Mann has greater ambitions. He’s currently using a combination of Jukebox and Dance Diffusion to play around with music generation and plans to release a tool that’ll allow others to do the same. But he hopes to one day use Dance Diffusion — possibly in conjunction with other systems — to create a “digital version” of himself capable of continuing the Song A Day project after he passes away.
“The exact form it’ll take hasn’t quite become clear yet … [but] thanks to folks at Harmonai and some others I’ve met in the Jukebox Discord, over the last few months I feel like we’ve made bigger strides than any time in the last four years,” Mann said. “I have over 5,000 Song A Day songs, complete with their lyrics as well as rich metadata, with attributes ranging from mood, genre, tempo, key, all the way to location and beard (whether or not I had a beard when I wrote the song). My hope is that given all this data, we can create a model that can reliably create new songs as if I had written them myself. A Song A Day, but forever.”
If AI can successfully make new music, where does that leave musicians?
YACHT’s Evans and Bechtolt point out that new technology has upended the art scene before, and the results weren’t as catastrophic as expected. In the 1980s, the U.K. Musicians Union attempted to ban the use of synthesizers, arguing that it would replace musicians and put them out of work.
“With synthesizers, a lot of artists took this new thing and instead of refusing it, they invented techno, hip hop, post punk and new wave music,” Evans said. “It’s just that right now, the upheavals are happening so quickly that we don’t have time to digest and absorb the impact of these tools and make sense of them.”
Still, YACHT worries that AI could eventually challenge work that musicians do in their day jobs, like writing scores for commercials. But like Herndon, they don’t think AI can quite replicate the creative process just yet.

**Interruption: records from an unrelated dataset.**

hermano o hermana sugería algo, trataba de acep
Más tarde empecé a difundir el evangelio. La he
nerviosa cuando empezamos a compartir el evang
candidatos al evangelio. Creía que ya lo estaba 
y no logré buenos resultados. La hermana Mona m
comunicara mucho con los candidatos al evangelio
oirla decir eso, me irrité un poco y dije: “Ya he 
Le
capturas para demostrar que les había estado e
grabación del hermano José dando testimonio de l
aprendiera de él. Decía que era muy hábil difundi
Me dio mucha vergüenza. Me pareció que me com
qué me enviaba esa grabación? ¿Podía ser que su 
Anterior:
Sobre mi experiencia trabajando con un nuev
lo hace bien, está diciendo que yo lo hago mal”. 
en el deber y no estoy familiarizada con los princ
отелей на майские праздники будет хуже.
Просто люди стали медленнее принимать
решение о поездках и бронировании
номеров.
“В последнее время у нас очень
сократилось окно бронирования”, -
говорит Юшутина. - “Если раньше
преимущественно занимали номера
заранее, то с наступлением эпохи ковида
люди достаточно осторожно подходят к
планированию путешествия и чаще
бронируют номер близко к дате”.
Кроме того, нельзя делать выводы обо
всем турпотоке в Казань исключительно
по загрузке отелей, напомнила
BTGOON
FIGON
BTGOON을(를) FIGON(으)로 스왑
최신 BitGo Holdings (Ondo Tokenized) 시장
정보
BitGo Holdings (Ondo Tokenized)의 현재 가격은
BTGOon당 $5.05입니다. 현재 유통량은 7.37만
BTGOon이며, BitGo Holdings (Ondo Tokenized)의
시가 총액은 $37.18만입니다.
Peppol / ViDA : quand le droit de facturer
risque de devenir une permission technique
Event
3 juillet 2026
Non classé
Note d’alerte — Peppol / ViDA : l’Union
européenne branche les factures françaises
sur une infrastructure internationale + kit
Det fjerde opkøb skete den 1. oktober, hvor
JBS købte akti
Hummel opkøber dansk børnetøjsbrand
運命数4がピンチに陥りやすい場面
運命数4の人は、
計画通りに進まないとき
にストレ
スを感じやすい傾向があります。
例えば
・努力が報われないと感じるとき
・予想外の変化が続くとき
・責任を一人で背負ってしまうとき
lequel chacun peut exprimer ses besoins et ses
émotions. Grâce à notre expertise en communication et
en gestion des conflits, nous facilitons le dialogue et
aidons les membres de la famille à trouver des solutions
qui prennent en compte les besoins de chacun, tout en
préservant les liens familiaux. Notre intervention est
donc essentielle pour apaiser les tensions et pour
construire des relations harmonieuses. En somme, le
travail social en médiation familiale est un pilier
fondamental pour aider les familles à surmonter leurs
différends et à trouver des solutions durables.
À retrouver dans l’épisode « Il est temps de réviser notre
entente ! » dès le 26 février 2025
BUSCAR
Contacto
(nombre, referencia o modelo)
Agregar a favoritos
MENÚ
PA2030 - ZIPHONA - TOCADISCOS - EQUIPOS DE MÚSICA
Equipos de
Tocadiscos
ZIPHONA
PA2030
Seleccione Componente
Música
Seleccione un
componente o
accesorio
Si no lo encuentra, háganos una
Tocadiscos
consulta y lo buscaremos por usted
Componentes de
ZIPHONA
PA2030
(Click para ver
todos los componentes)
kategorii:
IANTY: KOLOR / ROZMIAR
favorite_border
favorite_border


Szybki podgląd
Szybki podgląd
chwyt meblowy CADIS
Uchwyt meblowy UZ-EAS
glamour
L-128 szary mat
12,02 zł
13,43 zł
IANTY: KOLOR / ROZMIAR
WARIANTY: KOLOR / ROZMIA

“It is divisive and a fundamental misunderstanding of the function of art to think that AI tools are going to replace the importance of human expression,” Herndon said. “I hope that automated systems will raise important questions about how little we as a society have valued art and journalism on the internet. Rather than speculate about replacement narratives, I prefer to think about this as a fresh opportunity to revalue humans.”